A Unifying Privacy Analysis Framework for Unknown Domain Algorithms in Differential Privacy
- URL: http://arxiv.org/abs/2309.09170v2
- Date: Thu, 1 Aug 2024 20:58:02 GMT
- Title: A Unifying Privacy Analysis Framework for Unknown Domain Algorithms in Differential Privacy
- Authors: Ryan Rogers,
- Abstract summary: We revisit some of the existing differentially private algorithms for releasing histograms over unknown domains.
The main practical advantage of releasing histograms over an unknown domain is that the algorithm does not need to fill in missing labels.
We present a unified framework for the privacy analyses of several existing algorithms.

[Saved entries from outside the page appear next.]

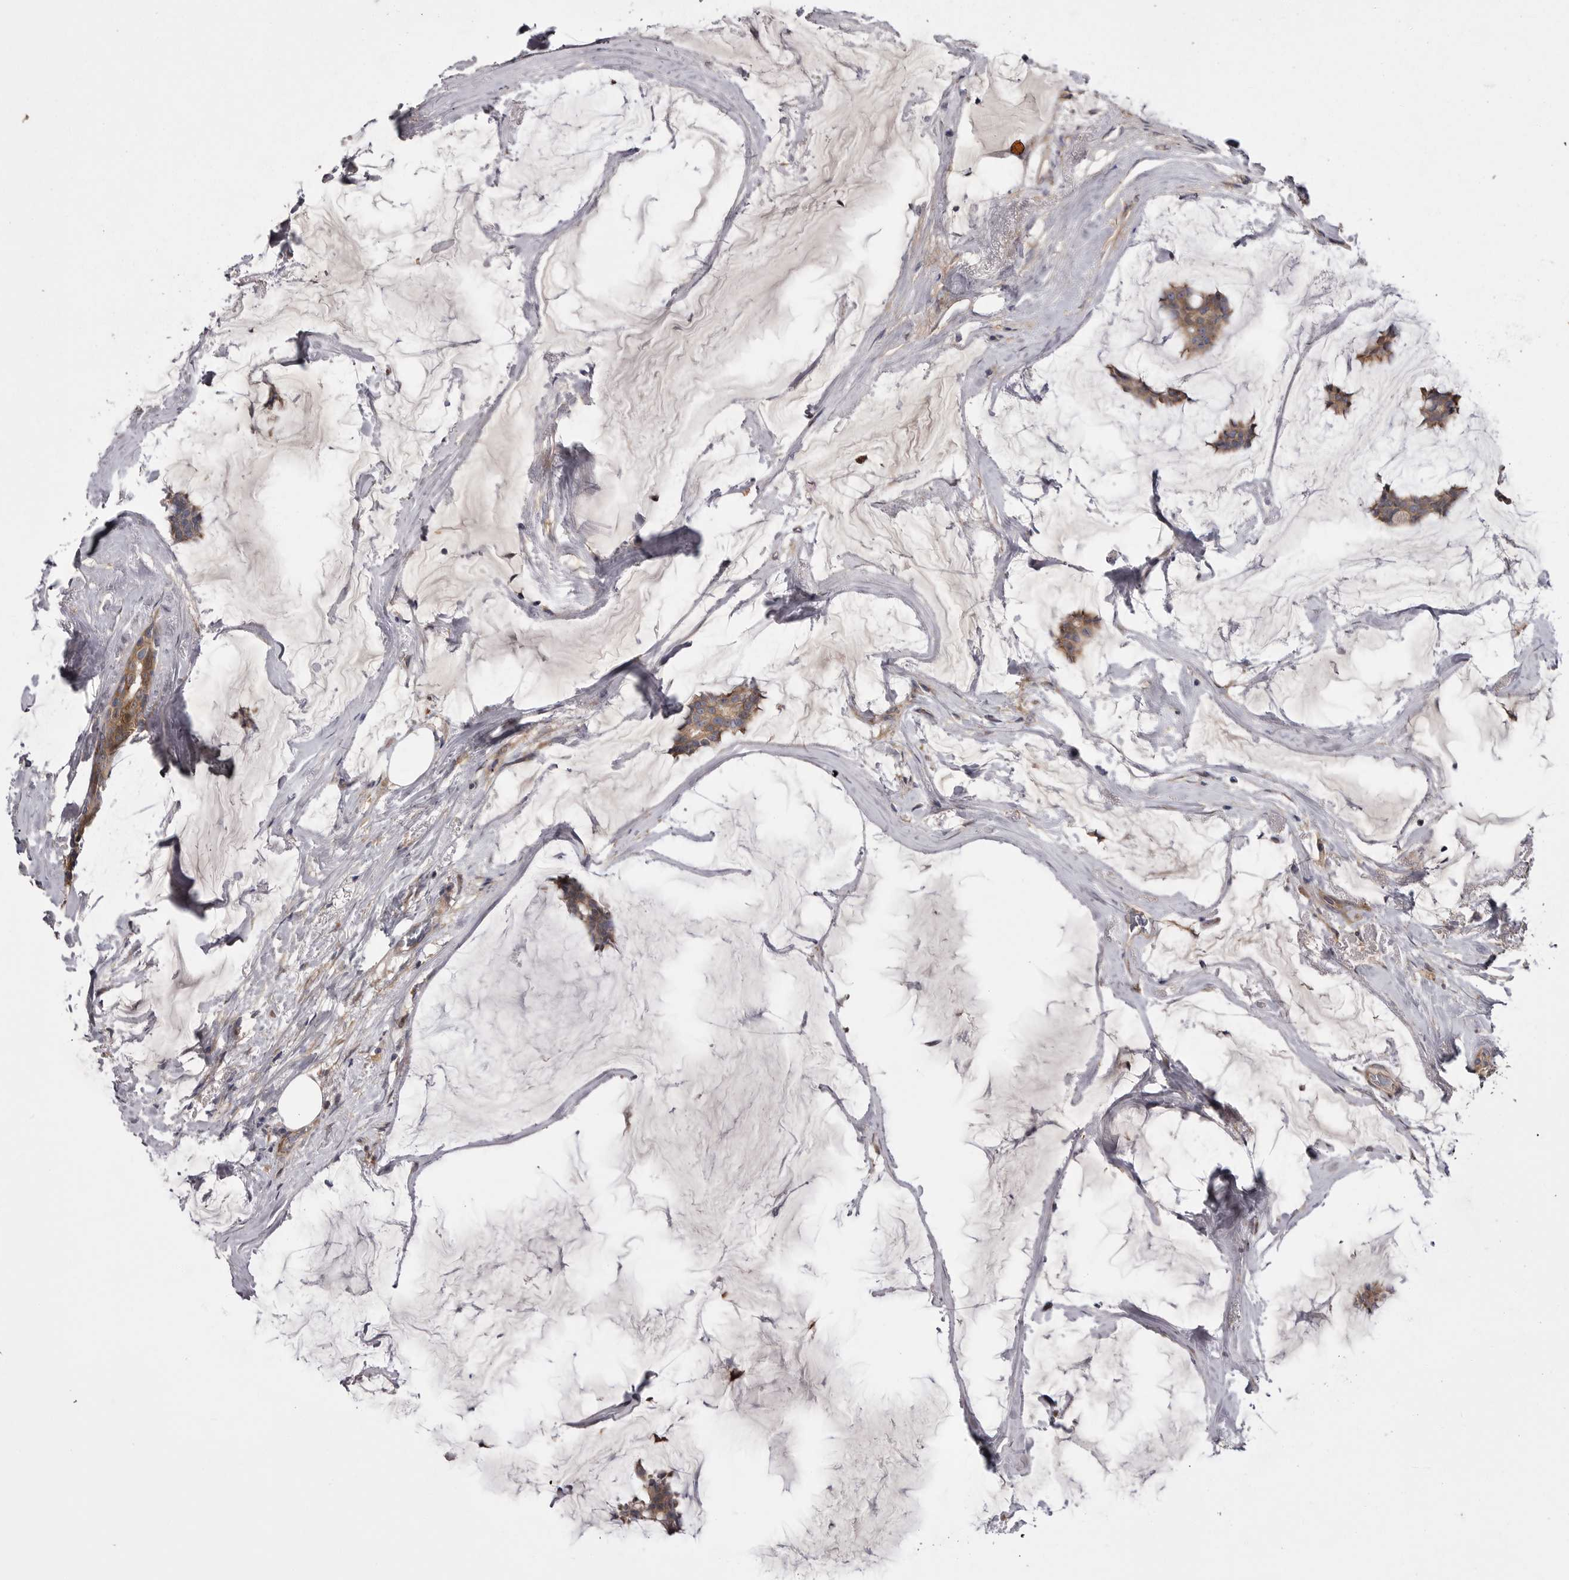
{"staining": {"intensity": "weak", "quantity": ">75%", "location": "cytoplasmic/membranous"}, "tissue": "breast cancer", "cell_type": "Tumor cells", "image_type": "cancer", "snomed": [{"axis": "morphology", "description": "Duct carcinoma"}, {"axis": "topography", "description": "Breast"}], "caption": "Protein expression analysis of human breast intraductal carcinoma reveals weak cytoplasmic/membranous expression in approximately >75% of tumor cells.", "gene": "OSBPL9", "patient": {"sex": "female", "age": 93}}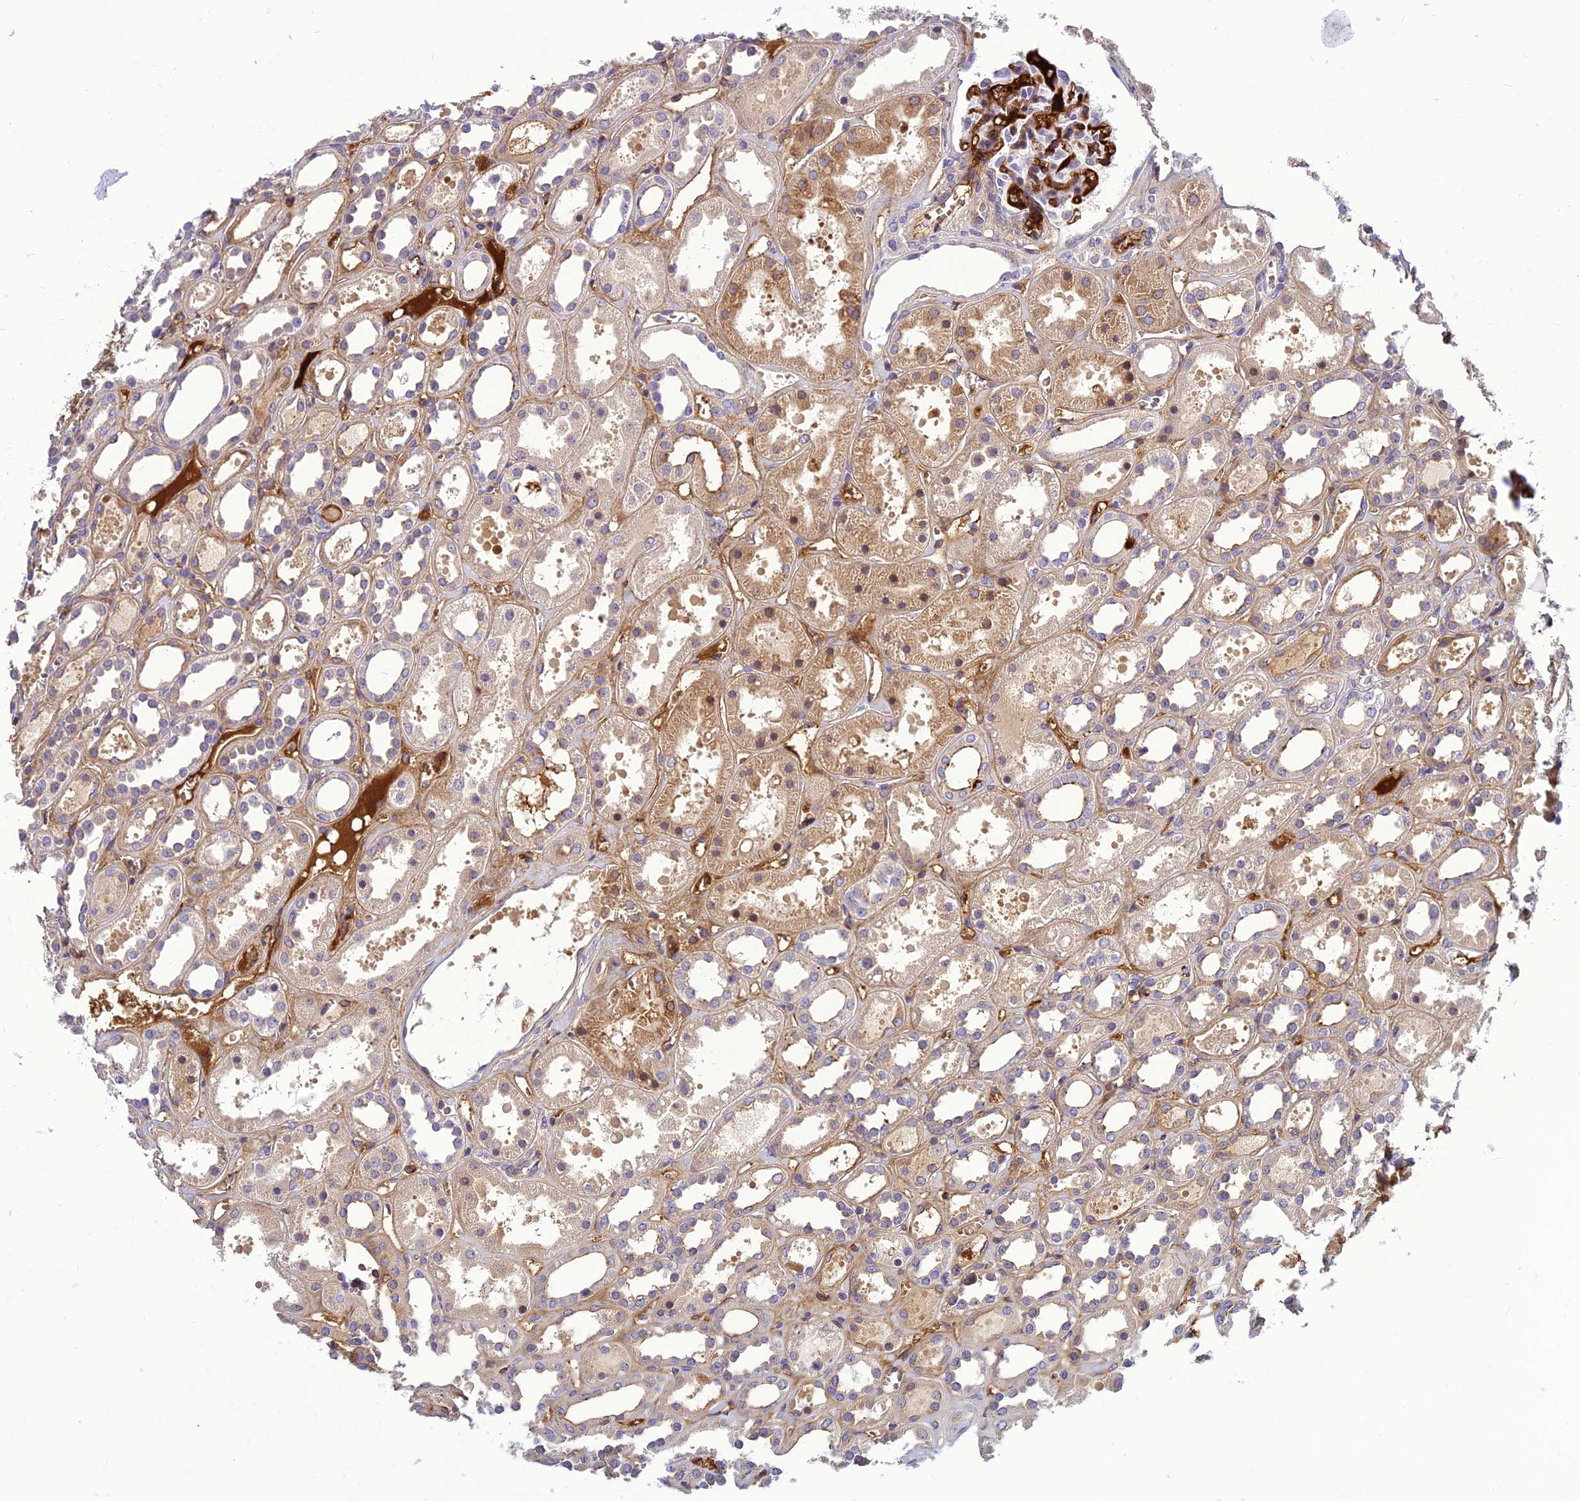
{"staining": {"intensity": "strong", "quantity": "25%-75%", "location": "cytoplasmic/membranous"}, "tissue": "kidney", "cell_type": "Cells in glomeruli", "image_type": "normal", "snomed": [{"axis": "morphology", "description": "Normal tissue, NOS"}, {"axis": "topography", "description": "Kidney"}], "caption": "An immunohistochemistry histopathology image of benign tissue is shown. Protein staining in brown shows strong cytoplasmic/membranous positivity in kidney within cells in glomeruli.", "gene": "CLEC11A", "patient": {"sex": "female", "age": 41}}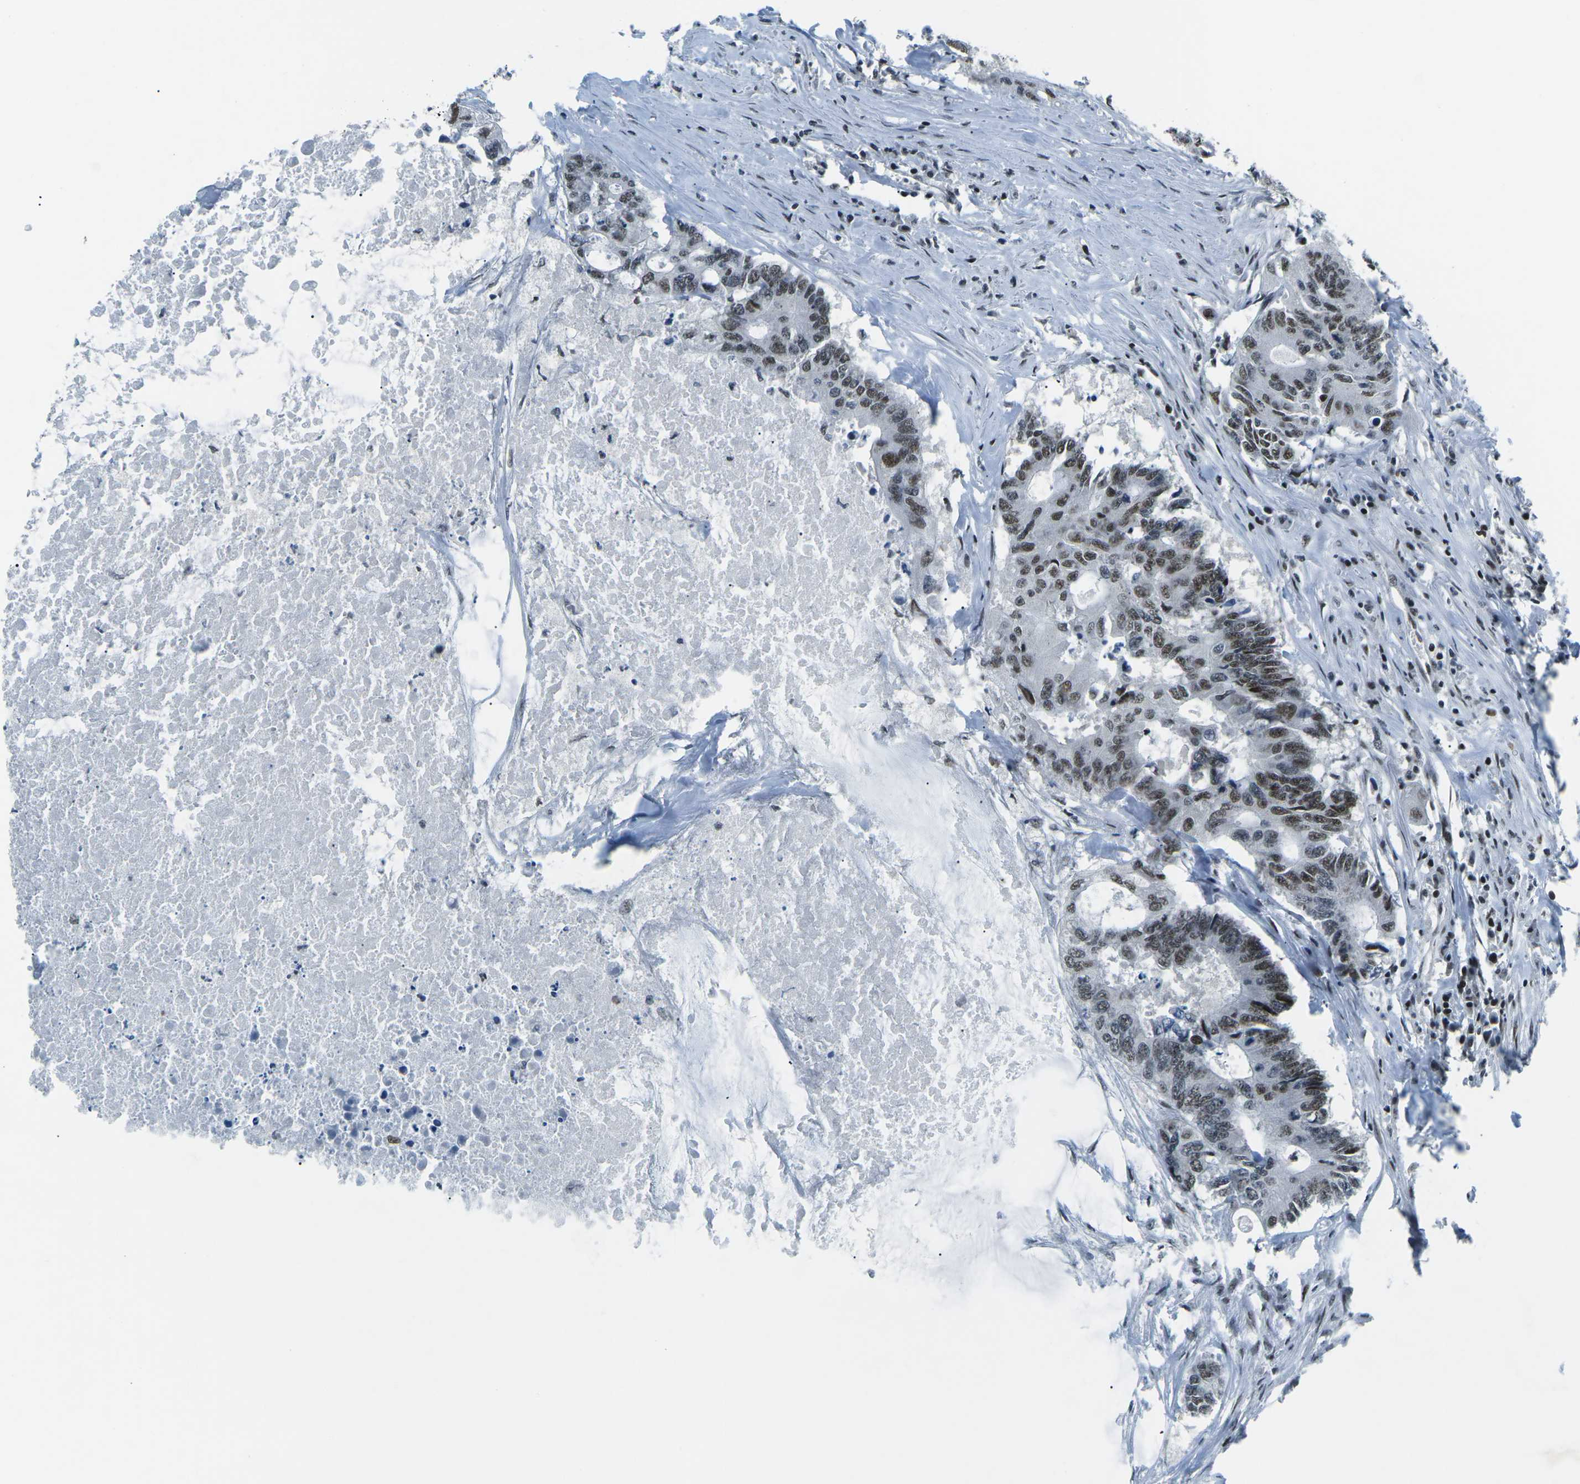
{"staining": {"intensity": "moderate", "quantity": ">75%", "location": "nuclear"}, "tissue": "colorectal cancer", "cell_type": "Tumor cells", "image_type": "cancer", "snomed": [{"axis": "morphology", "description": "Adenocarcinoma, NOS"}, {"axis": "topography", "description": "Colon"}], "caption": "Colorectal cancer (adenocarcinoma) tissue exhibits moderate nuclear expression in about >75% of tumor cells, visualized by immunohistochemistry.", "gene": "RBL2", "patient": {"sex": "male", "age": 71}}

- Score: 1.5773159234875098
- License: http://creativecommons.org/licenses/by/4.0/
- Abstract: There are many existing differentially private algorithms for releasing histograms, i.e. counts with corresponding labels, in various settings. Our focus in this survey is to revisit some of the existing differentially private algorithms for releasing histograms over unknown domains, i.e. the labels of the counts that are to be released are not known beforehand. The main practical advantage of releasing histograms over an unknown domain is that the algorithm does not need to fill in missing labels because they are not present in the original histogram but in a hypothetical neighboring dataset could appear in the histogram. However, the challenge in designing differentially private algorithms for releasing histograms over an unknown domain is that some outcomes can clearly show which input was used, clearly violating privacy. The goal then is to show that the differentiating outcomes occur with very low probability. We present a unified framework for the privacy analyses of several existing algorithms. Furthermore, our analysis uses approximate concentrated differential privacy from Bun and Steinke'16, which can improve the privacy loss parameters rather than using differential privacy directly, especially when composing many of these algorithms together in an overall system.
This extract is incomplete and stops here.